**Problem statement:**
Would you write out each line of the material below exactly, skipping every picture?

Supplied records section start

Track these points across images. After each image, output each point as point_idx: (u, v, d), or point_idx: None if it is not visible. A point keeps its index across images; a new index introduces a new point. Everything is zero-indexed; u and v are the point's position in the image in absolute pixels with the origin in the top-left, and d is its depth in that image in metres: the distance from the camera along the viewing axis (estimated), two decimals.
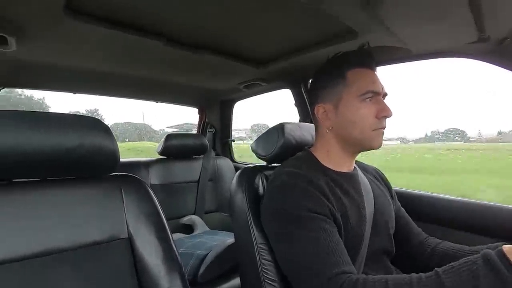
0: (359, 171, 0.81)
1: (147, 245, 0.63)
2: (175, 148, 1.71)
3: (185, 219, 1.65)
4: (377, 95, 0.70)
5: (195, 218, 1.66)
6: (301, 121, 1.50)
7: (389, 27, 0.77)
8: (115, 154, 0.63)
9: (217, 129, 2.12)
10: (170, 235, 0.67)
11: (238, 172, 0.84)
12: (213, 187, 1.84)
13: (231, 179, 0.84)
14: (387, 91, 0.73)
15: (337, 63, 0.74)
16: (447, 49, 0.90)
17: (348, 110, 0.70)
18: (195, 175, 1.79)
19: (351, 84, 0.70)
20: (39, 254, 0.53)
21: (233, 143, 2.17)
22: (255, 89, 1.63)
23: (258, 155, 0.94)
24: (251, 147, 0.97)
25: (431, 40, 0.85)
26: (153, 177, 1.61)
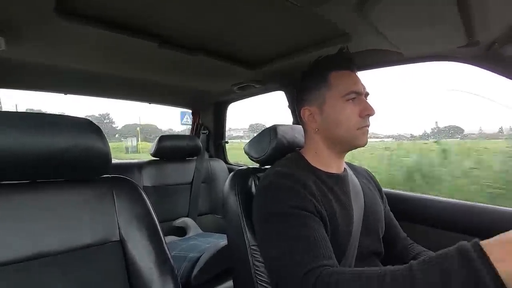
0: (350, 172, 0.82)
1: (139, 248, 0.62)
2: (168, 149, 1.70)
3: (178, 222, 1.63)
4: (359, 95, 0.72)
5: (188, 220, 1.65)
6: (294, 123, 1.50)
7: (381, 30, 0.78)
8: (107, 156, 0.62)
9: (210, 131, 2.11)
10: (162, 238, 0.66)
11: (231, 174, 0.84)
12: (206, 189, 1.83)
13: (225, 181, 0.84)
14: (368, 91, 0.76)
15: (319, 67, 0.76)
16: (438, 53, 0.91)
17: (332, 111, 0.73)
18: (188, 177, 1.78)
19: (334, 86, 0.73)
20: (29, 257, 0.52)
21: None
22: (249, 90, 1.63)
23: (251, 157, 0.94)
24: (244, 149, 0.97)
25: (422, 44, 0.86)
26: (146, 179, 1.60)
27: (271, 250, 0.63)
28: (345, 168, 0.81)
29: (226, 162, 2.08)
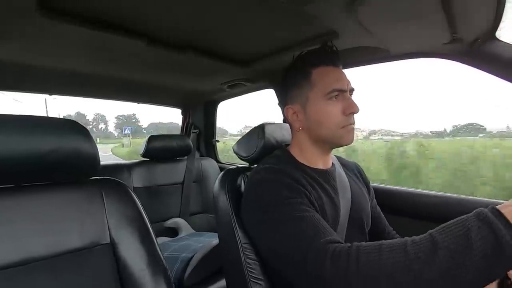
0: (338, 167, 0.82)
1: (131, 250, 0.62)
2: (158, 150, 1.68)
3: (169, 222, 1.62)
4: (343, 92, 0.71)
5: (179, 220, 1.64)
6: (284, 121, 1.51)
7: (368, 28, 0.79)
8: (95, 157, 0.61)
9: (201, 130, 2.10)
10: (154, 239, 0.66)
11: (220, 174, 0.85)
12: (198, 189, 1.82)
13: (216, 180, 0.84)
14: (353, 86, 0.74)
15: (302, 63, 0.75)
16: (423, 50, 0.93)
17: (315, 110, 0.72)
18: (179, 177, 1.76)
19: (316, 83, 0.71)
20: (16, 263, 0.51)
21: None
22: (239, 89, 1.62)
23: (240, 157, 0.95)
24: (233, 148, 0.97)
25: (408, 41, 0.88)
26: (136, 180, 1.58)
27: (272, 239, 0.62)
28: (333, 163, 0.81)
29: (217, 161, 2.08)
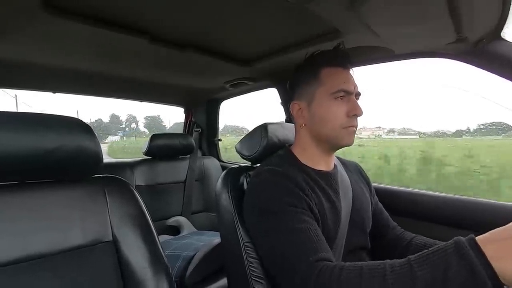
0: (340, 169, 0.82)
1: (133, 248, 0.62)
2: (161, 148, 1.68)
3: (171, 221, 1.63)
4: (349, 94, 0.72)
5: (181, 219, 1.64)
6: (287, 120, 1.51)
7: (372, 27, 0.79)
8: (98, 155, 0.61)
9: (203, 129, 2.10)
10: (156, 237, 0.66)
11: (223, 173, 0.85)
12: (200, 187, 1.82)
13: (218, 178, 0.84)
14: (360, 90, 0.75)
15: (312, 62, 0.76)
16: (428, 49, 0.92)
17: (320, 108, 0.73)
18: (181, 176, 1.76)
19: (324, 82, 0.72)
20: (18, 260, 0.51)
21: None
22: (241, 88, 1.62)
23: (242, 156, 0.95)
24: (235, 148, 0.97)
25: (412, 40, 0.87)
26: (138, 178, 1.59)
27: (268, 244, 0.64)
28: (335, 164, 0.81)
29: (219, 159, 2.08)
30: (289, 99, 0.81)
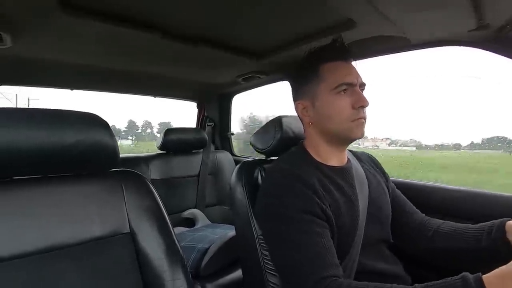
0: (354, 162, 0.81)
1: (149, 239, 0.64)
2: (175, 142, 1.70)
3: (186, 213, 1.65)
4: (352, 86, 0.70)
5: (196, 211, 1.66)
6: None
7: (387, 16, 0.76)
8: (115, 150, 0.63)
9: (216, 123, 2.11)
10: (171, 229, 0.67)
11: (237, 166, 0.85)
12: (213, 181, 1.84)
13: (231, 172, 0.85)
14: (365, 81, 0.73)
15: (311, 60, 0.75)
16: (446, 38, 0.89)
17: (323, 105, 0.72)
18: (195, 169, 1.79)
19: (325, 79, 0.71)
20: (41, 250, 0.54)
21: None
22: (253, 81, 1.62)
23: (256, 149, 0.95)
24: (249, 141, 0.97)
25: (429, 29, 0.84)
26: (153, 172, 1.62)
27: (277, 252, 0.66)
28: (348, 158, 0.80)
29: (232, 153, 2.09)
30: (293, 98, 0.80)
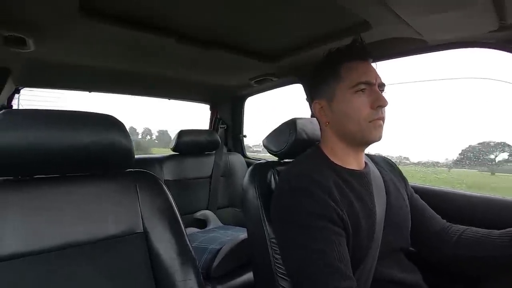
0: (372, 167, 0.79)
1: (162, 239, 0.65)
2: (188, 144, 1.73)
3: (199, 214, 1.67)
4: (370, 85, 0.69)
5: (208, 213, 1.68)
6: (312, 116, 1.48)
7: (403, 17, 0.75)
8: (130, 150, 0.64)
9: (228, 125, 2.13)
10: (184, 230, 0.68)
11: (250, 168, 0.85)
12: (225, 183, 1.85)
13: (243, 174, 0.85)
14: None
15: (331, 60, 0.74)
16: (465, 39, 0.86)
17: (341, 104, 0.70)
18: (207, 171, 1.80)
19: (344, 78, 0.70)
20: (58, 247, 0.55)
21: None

Supplied records section end

**Result for this task:**
Track these points across images. After each image, output each point as point_idx: (u, v, d), or point_idx: None if it is not visible. A point keeps its index across images; a new index introduces a new point. Everything is zero-indexed; u and v are the point's position in the image in absolute pixels with the origin in the top-left, and d is its depth in that image in metres: the distance from the camera along the viewing axis (estimated), two decimals.
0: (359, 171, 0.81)
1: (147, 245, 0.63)
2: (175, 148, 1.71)
3: (185, 219, 1.65)
4: (377, 95, 0.70)
5: (195, 218, 1.66)
6: (301, 121, 1.50)
7: (389, 27, 0.77)
8: (115, 154, 0.63)
9: (217, 129, 2.12)
10: (170, 235, 0.67)
11: (238, 172, 0.84)
12: (213, 187, 1.84)
13: (231, 179, 0.84)
14: (387, 91, 0.73)
15: (337, 63, 0.74)
16: (447, 49, 0.90)
17: (348, 110, 0.70)
18: (195, 175, 1.79)
19: (351, 84, 0.70)
20: (39, 254, 0.53)
21: (233, 143, 2.17)
22: (255, 89, 1.63)
23: (258, 155, 0.94)
24: (251, 147, 0.97)
25: (431, 40, 0.85)
26: (153, 177, 1.61)
0: (350, 172, 0.82)
1: (139, 248, 0.62)
2: (168, 149, 1.70)
3: (178, 222, 1.63)
4: (359, 95, 0.72)
5: (188, 220, 1.65)
6: (294, 123, 1.50)
7: (381, 30, 0.78)
8: (107, 156, 0.62)
9: (210, 131, 2.11)
10: (162, 238, 0.66)
11: (231, 174, 0.84)
12: (206, 189, 1.83)
13: (225, 181, 0.84)
14: (368, 91, 0.76)
15: (319, 67, 0.76)
16: (438, 53, 0.91)
17: (332, 111, 0.73)
18: (188, 177, 1.78)
19: (334, 86, 0.73)
20: (29, 257, 0.52)
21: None
22: (249, 90, 1.63)
23: (251, 157, 0.94)
24: (244, 149, 0.97)
25: (422, 44, 0.86)
26: (146, 179, 1.60)
27: (271, 250, 0.63)
28: (345, 168, 0.81)
29: (226, 162, 2.08)
0: (338, 167, 0.82)
1: (131, 250, 0.62)
2: (158, 150, 1.68)
3: (169, 222, 1.62)
4: (343, 92, 0.71)
5: (179, 220, 1.64)
6: (284, 121, 1.51)
7: (368, 28, 0.79)
8: (95, 157, 0.61)
9: (201, 130, 2.10)
10: (154, 239, 0.66)
11: (220, 174, 0.85)
12: (198, 189, 1.82)
13: (216, 180, 0.84)
14: (353, 86, 0.74)
15: (302, 63, 0.75)
16: (423, 50, 0.93)
17: (315, 110, 0.72)
18: (179, 177, 1.76)
19: (316, 83, 0.71)
20: (16, 263, 0.51)
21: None
22: (239, 89, 1.62)
23: (240, 157, 0.95)
24: (233, 148, 0.97)
25: (408, 41, 0.88)
26: (136, 180, 1.58)
27: (272, 239, 0.62)
28: (333, 163, 0.81)
29: (217, 161, 2.08)
0: (340, 169, 0.82)
1: (133, 248, 0.62)
2: (161, 148, 1.68)
3: (171, 221, 1.63)
4: (349, 94, 0.72)
5: (181, 219, 1.64)
6: (287, 120, 1.51)
7: (372, 27, 0.79)
8: (98, 155, 0.61)
9: (203, 129, 2.10)
10: (156, 237, 0.66)
11: (223, 173, 0.85)
12: (200, 187, 1.82)
13: (218, 178, 0.84)
14: (360, 90, 0.75)
15: (312, 62, 0.76)
16: (428, 49, 0.92)
17: (320, 108, 0.73)
18: (181, 176, 1.76)
19: (324, 82, 0.72)
20: (18, 260, 0.51)
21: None
22: (241, 88, 1.62)
23: (242, 156, 0.95)
24: (235, 148, 0.97)
25: (412, 40, 0.87)
26: (138, 178, 1.59)
27: (268, 244, 0.64)
28: (335, 164, 0.81)
29: (219, 159, 2.08)
30: (289, 99, 0.81)
0: (354, 162, 0.81)
1: (149, 239, 0.64)
2: (175, 142, 1.70)
3: (186, 213, 1.65)
4: (352, 86, 0.70)
5: (196, 211, 1.66)
6: None
7: (387, 16, 0.76)
8: (115, 150, 0.63)
9: (216, 123, 2.11)
10: (171, 229, 0.67)
11: (237, 166, 0.85)
12: (213, 181, 1.84)
13: (231, 172, 0.85)
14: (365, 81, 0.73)
15: (311, 60, 0.75)
16: (446, 38, 0.89)
17: (323, 105, 0.72)
18: (195, 169, 1.79)
19: (325, 79, 0.71)
20: (41, 250, 0.54)
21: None
22: (253, 81, 1.62)
23: (256, 149, 0.95)
24: (249, 141, 0.97)
25: (429, 29, 0.84)
26: (153, 172, 1.62)
27: (277, 252, 0.66)
28: (348, 158, 0.80)
29: (232, 153, 2.09)
30: (293, 98, 0.80)
0: (372, 167, 0.79)
1: (162, 239, 0.65)
2: (188, 144, 1.73)
3: (199, 214, 1.67)
4: (370, 85, 0.69)
5: (208, 213, 1.68)
6: (312, 116, 1.48)
7: (403, 17, 0.75)
8: (130, 150, 0.64)
9: (228, 125, 2.13)
10: (184, 230, 0.68)
11: (250, 168, 0.85)
12: (225, 183, 1.85)
13: (243, 174, 0.85)
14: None
15: (331, 60, 0.74)
16: (465, 39, 0.86)
17: (341, 104, 0.70)
18: (207, 171, 1.80)
19: (344, 78, 0.70)
20: (58, 247, 0.55)
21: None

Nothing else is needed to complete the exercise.